Why Professional Indemnity Alone Is No Longer Enough for Accounting Firms

For many accounting practices, professional indemnity (PI) insurance has long been seen as the cornerstone of risk protection. It’s required, familiar, and widely understood across the profession.

But the risk landscape for accounting firms has changed — and PI insurance on its own is no longer enough to cover the realities of how modern practices operate.

This doesn’t mean PI is less important. It means it now needs to sit alongside other forms of protection, particularly cyber insurance.

What professional indemnity insurance does well

Professional indemnity insurance is designed to protect accountants against claims arising from professional advice or services. This typically includes allegations of negligence, errors, or omissions that result in a financial loss for a client.

PI cover remains essential for:

  • Meeting professional body and regulatory requirements

  • Protecting against advice-related claims

  • Supporting legal defence costs

For many firms, it’s the first — and sometimes only — insurance they consider.

Where PI insurance stops short

What PI insurance does not do is provide comprehensive protection against the growing range of technology-driven risks facing accounting practices.

Many firms assume that because they handle data as part of their professional services, any data-related issue will fall under PI cover. In reality, this is rarely the case.

### WORK TO BE COMPLETED
In the article on professional indemnity for accounting firms, why do many firms assume that any data-related issue will fall under their PI cover? Answer in one to three sentences. The listing comes from a different source than the text.

### DATASET ROWS
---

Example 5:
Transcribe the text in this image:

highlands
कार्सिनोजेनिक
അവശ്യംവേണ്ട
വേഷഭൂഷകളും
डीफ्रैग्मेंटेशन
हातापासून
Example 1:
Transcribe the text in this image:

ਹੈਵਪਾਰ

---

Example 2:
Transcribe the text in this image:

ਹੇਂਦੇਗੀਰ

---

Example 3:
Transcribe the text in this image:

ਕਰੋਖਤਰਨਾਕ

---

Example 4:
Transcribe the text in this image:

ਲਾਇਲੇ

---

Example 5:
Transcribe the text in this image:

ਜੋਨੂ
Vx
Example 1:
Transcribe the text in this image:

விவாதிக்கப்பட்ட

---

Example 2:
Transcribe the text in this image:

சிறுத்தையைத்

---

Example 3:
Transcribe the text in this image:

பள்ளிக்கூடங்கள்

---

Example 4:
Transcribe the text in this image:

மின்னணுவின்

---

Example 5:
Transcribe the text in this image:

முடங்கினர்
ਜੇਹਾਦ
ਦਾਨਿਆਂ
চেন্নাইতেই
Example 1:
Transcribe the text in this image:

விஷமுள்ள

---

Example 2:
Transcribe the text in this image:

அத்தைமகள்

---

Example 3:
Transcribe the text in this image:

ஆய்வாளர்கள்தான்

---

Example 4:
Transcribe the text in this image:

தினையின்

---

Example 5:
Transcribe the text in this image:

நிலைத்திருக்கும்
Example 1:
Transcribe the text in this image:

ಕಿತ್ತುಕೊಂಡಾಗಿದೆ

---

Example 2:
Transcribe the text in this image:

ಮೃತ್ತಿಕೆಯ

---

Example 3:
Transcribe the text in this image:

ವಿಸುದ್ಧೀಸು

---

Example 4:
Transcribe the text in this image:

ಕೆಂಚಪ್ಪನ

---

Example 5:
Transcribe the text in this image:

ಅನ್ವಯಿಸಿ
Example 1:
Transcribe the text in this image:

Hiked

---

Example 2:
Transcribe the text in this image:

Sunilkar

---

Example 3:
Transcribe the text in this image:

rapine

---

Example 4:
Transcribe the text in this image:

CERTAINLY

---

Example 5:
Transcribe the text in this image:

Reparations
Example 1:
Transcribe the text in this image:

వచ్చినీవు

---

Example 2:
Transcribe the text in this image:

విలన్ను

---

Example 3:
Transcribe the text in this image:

### RESULT BELOW
Many firms assume this because they handle data as part of their professional services. The article notes that this is rarely the case in reality.